Feeding management is key to improving fertility

By Richard Allison

MODERN, high yielding cows should not be blamed for the continuing decline in UK conception rates. Instead, feeding management should be re-assessed to improve fertility.

Dairy cow genetics have advanced faster than feeding management, said Merial vet Roddy Webster at a recent dairy fertility meeting in Somerset. "Maximising feed intake is one solution for combating poor fertility on some units."

During early lactation, cows are in negative energy balance and the first thing to suffer is fertility. The aim must be to minimise the period of negative energy by stimulating feed intake to encourage earlier cycling. The more cycles before first service, the better the chance of conception, he said.

"Bullying at the feed face should be kept to a minimum by aiming for group sizes of 50-60 cows. Freshly calved cows are most vulnerable, as they are weaker and have to fight off dominant cows for feed space. Remember that dominant cows are not always the highest yielders," added Mr Webster.

Feed trough position is also important with floor level feeding resulting in 17% extra saliva production and lower intakes than when cows are fed in raised troughs.

"Placing feed on rough concrete can also reduce intakes as their tongues rasp against the rough surface reducing time spent eating. A metal surface or other smooth surface is ideal," said Mr Webster.

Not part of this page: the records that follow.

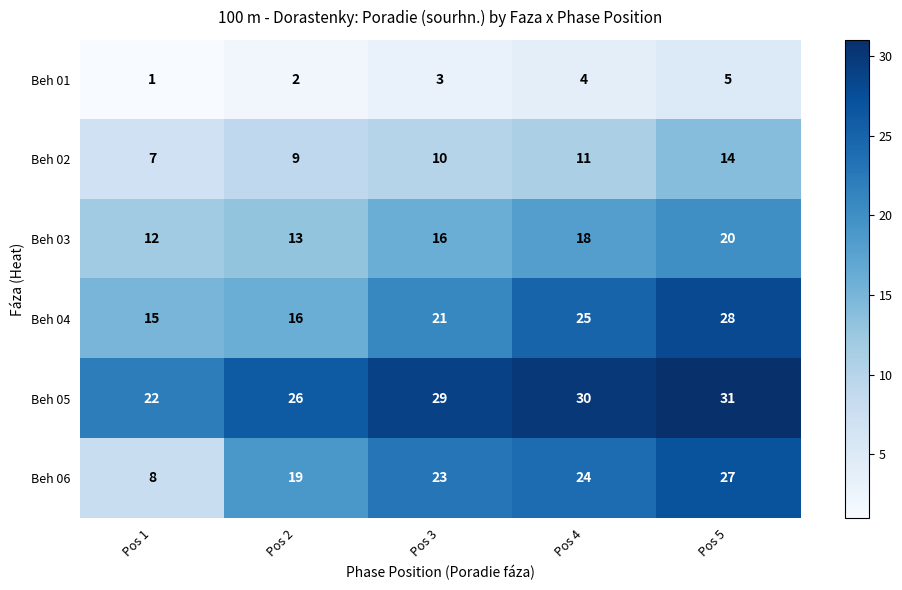

Which series has the largest total across all categories?

Beh 05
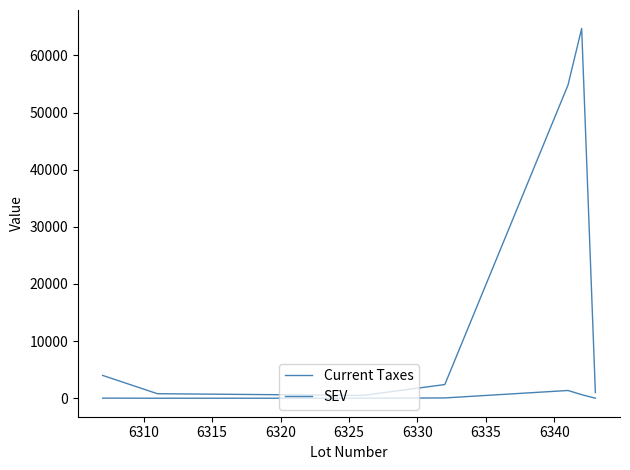

How many categories are shown in the chart?

7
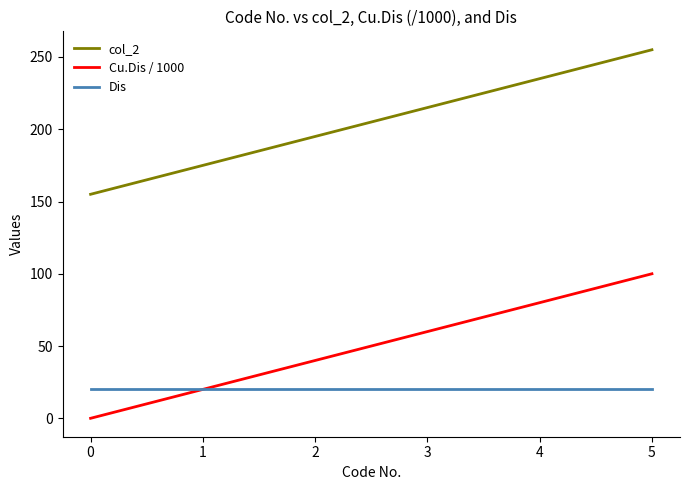

True or false: Cu.Dis / 1000 has a value of 0 at 0.

True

Worm infection can also reduce intake by suppressing appetite. There is a common belief that cows are immune to worm infection. "In one survey, more than 83% of cow carcasses were found to have worms present in sufficient numbers to reduce performance." The problem is faecal egg counts are not always reliable, sometimes giving a false negative.

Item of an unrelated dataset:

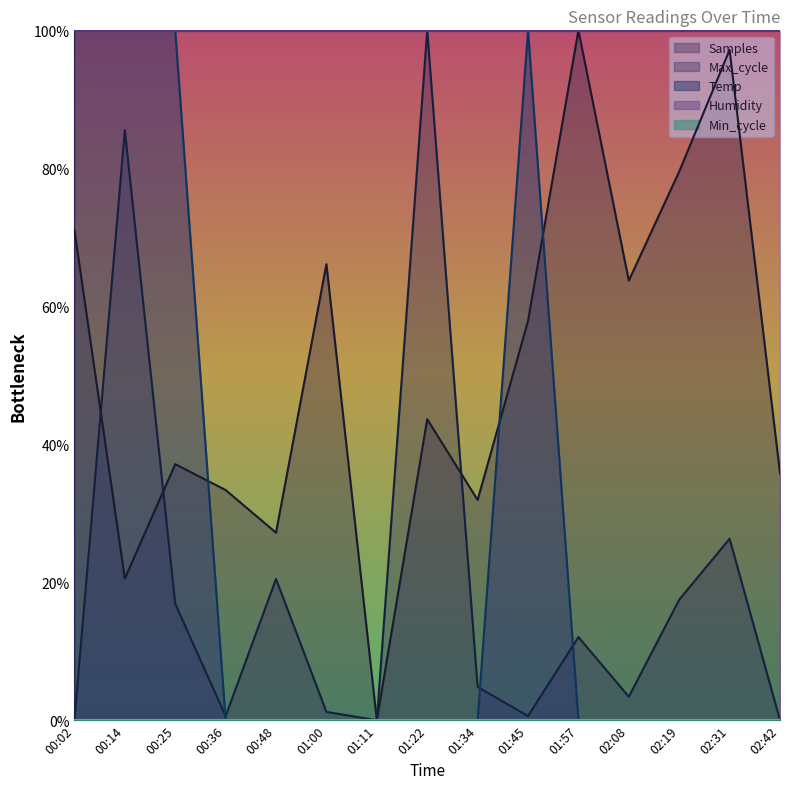

How many intersections are there between Temp and Samples?

3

"Recent research has shown that worming heifers increases feeding time by 105 minutes/day."

John Downing, who farms on the Kent-Surrey border near Ednenbridge, added that the transition cow group is the most important group on-farm. Paying attention to these cows results in fewer problems at calving, which can reduce appetite.

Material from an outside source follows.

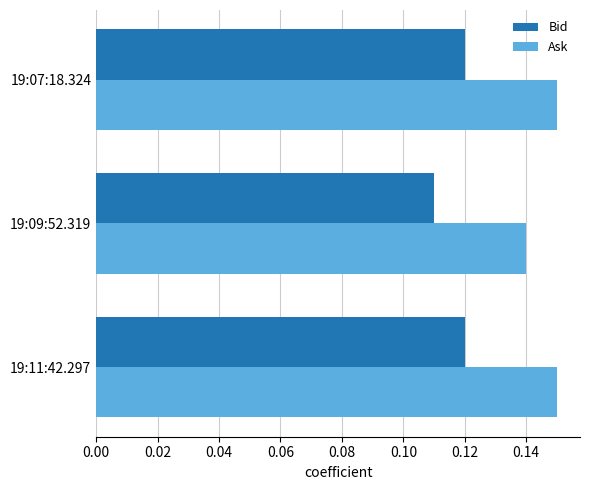

Which series has the largest total across all categories?

Ask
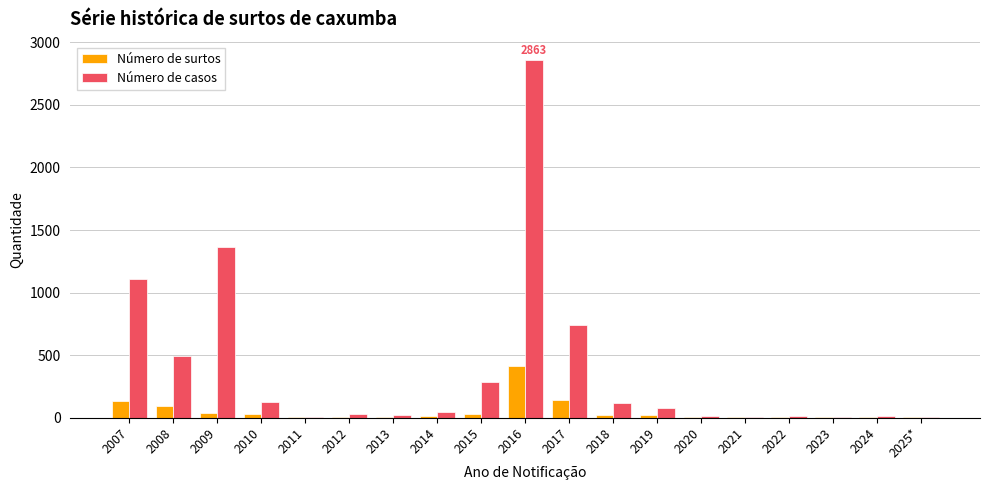

What is the sum of all Número de surtos values?

965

"Transition rations are based on the high yield ration plus chopped straw, 250g a cow magnesium chloride and 100g a cow of dry cow-minerals. You cannot afford freshly calved cows to become sick and intakes to suffer when in negative energy."

&#8226 The evening fertility meeting was held at the Royal Bath and West showground and was sponsored by Holstein UK and Ireland, Merial, Cogent and CIS.